=== PASSAGE FOR REVIEW ===

The idea here is this: when updating the DOM of even the tiny(ish) grid viewport alone is too costly (Grid Virtualization has already thrown out and ignored any cell that we safely can ignore right now!), then we have to only update part of the viewport DOM for the browser renderer to repaint: we simply don't have time for more, apparently, anyway. Thus the choice to plonk it in a timer interrupt (JS event):

  • the timer will only fire iff the browser isn't too busy already with other important stuff (such as user input handling): setTimeout() already does that for you.
    • incidentally, back then I discovered setInterval() is not something you want to use for this sort of thing, as the intervals would accumulate and once one finally got fired, you'ld get a very swift bam!-bam!-bam!-bam! sequence of timer events all of a sudden, which is not what you're looking for here: you just want a little delay and a signal as often as possible that the coast is clear for some DOM updates, but you're not bound to the rigor of a clock here anyway.

=== MATERIAL SHOWN ===
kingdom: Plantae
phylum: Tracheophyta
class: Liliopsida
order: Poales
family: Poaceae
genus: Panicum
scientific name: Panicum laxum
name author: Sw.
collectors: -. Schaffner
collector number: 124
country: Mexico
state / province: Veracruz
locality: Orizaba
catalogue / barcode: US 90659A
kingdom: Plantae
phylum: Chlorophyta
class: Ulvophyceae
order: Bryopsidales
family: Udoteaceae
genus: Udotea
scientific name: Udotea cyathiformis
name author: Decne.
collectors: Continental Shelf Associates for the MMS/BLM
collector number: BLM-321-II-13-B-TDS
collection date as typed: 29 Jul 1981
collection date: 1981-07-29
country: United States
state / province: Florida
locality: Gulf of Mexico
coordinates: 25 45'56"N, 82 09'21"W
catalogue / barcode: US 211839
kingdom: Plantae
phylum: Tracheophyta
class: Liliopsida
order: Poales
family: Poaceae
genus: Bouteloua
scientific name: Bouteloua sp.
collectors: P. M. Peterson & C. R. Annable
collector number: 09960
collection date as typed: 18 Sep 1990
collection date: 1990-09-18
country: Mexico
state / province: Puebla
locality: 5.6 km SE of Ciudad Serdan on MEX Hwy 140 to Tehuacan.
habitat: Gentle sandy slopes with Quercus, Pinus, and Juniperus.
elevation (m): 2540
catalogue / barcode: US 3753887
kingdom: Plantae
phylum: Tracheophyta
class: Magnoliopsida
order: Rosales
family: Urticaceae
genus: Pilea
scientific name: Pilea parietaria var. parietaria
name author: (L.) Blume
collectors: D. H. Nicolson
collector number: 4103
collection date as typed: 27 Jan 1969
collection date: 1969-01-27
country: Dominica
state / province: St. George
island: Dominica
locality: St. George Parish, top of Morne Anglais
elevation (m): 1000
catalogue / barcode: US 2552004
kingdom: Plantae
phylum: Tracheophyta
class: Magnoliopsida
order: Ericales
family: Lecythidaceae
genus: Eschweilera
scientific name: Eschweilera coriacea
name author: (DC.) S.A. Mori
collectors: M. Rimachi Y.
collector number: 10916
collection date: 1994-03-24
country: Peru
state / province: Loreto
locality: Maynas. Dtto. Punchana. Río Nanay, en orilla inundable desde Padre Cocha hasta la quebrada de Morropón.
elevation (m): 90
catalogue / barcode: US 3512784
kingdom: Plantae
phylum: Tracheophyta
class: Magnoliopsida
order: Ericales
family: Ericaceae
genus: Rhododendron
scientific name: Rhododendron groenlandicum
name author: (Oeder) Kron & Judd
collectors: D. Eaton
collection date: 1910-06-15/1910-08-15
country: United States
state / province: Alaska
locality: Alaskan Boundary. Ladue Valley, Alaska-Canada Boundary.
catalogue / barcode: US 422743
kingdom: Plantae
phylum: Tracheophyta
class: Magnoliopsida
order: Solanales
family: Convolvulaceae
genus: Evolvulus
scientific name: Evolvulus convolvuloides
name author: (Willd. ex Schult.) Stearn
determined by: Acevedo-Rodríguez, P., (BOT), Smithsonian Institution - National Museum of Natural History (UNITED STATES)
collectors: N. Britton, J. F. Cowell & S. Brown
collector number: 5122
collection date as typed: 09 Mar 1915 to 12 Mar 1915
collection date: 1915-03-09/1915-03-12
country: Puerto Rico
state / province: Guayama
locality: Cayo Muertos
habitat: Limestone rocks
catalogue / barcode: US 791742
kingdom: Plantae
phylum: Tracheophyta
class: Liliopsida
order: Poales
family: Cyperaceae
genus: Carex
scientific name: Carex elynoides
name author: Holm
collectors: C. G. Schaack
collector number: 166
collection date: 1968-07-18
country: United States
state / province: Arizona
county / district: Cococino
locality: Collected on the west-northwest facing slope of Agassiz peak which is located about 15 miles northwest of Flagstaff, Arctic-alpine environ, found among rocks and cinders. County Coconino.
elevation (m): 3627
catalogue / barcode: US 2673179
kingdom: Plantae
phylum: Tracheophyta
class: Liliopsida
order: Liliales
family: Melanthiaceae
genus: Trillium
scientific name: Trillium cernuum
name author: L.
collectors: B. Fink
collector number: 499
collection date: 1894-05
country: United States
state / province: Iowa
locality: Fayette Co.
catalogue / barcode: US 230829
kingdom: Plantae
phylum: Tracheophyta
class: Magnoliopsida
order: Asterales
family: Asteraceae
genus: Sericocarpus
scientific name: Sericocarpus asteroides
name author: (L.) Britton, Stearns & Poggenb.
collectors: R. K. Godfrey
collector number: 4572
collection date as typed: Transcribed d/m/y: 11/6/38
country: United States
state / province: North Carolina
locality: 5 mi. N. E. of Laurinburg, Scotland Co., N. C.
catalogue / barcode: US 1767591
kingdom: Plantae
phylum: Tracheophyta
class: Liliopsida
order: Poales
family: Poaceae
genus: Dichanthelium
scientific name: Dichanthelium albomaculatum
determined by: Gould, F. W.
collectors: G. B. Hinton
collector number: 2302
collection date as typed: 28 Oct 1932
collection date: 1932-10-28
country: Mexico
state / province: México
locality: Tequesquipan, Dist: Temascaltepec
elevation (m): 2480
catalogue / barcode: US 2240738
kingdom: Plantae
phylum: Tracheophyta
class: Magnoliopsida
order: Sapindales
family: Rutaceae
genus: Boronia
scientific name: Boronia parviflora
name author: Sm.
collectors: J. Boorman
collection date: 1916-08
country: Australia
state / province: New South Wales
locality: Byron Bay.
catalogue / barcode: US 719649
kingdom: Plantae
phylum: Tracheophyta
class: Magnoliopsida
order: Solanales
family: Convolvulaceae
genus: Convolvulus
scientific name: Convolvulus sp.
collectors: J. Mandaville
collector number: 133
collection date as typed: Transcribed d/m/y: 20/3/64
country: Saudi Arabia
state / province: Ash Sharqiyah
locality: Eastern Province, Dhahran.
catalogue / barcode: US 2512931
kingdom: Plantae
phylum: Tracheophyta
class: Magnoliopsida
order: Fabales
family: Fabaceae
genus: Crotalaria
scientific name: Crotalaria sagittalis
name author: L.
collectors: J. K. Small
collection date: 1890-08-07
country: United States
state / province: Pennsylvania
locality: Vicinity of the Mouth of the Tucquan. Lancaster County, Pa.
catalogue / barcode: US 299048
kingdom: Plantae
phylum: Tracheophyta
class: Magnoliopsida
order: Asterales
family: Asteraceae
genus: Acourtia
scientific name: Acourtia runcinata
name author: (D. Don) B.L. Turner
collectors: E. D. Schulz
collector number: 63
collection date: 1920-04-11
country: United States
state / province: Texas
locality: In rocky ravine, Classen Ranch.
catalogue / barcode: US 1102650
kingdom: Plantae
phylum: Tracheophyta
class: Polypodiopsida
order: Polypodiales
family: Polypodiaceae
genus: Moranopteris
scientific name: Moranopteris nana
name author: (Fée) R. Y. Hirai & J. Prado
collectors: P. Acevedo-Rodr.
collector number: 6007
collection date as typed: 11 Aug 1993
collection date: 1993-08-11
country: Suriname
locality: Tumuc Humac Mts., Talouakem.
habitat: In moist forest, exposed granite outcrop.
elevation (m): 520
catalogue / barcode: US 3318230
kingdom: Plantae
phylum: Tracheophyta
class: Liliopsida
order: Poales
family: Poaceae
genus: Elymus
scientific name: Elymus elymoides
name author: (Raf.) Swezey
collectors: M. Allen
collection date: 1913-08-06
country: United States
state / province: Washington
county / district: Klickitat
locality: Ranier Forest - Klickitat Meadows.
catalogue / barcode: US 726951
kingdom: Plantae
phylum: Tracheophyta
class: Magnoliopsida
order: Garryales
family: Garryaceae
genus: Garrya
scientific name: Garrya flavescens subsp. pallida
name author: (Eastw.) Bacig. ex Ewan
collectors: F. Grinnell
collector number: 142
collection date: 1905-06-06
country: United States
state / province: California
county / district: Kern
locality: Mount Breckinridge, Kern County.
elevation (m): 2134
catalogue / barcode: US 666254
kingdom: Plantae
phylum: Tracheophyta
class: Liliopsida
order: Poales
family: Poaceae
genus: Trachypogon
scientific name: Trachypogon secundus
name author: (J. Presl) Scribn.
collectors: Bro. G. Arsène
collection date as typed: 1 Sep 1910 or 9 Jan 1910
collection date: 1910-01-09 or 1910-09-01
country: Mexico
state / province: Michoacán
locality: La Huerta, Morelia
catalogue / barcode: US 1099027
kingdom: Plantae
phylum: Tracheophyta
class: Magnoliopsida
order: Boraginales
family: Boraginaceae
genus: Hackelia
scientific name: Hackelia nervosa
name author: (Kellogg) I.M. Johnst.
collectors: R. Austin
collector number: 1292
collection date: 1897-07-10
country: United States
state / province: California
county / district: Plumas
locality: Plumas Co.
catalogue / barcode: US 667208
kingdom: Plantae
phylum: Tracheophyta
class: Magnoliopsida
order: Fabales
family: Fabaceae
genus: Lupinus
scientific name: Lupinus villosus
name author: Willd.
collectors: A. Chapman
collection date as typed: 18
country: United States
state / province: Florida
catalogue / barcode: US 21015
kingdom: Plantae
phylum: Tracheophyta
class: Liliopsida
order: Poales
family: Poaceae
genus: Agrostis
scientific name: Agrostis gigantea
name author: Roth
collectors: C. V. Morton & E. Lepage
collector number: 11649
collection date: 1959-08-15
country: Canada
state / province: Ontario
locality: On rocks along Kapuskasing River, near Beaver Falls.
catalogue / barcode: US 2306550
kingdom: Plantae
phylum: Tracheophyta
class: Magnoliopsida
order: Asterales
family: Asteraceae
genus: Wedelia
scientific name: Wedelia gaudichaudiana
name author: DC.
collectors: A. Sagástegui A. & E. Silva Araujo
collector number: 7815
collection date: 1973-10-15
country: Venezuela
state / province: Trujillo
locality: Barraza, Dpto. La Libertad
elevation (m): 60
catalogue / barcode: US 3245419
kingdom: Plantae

=== WHAT TO DO ===
a) Repeat word for word the stretch of the passage on timed DOM updates from "The idea here" through "that for you.".
b) Condense the paragraph of the passage on timed DOM updates that begins "The idea here is this" into a shorter version that keeps its main facts.
The listing plays no role here and can be set aside.

=== ANSWERS PROVIDED ===
a)
The idea here is this: when updating the DOM of even the tiny(ish) grid viewport alone is too costly (Grid Virtualization has already thrown out and ignored any cell that we safely can ignore right now!), then we have to only update part of the viewport DOM for the browser renderer to repaint: we simply don't have time for more, apparently, anyway. Thus the choice to plonk it in a timer interrupt (JS event):

  • the timer will only fire iff the browser isn't too busy already with other important stuff (such as user input handling): setTimeout() already does that for you.

b) Sometimes updating the DOM of even the small grid viewport costs too much, even after grid virtualization has already dropped every cell it safely can. In that case, only part of the viewport DOM is updated for the browser renderer to repaint, because there is no time for more. That is why the update is placed in a timer interrupt (a JS event).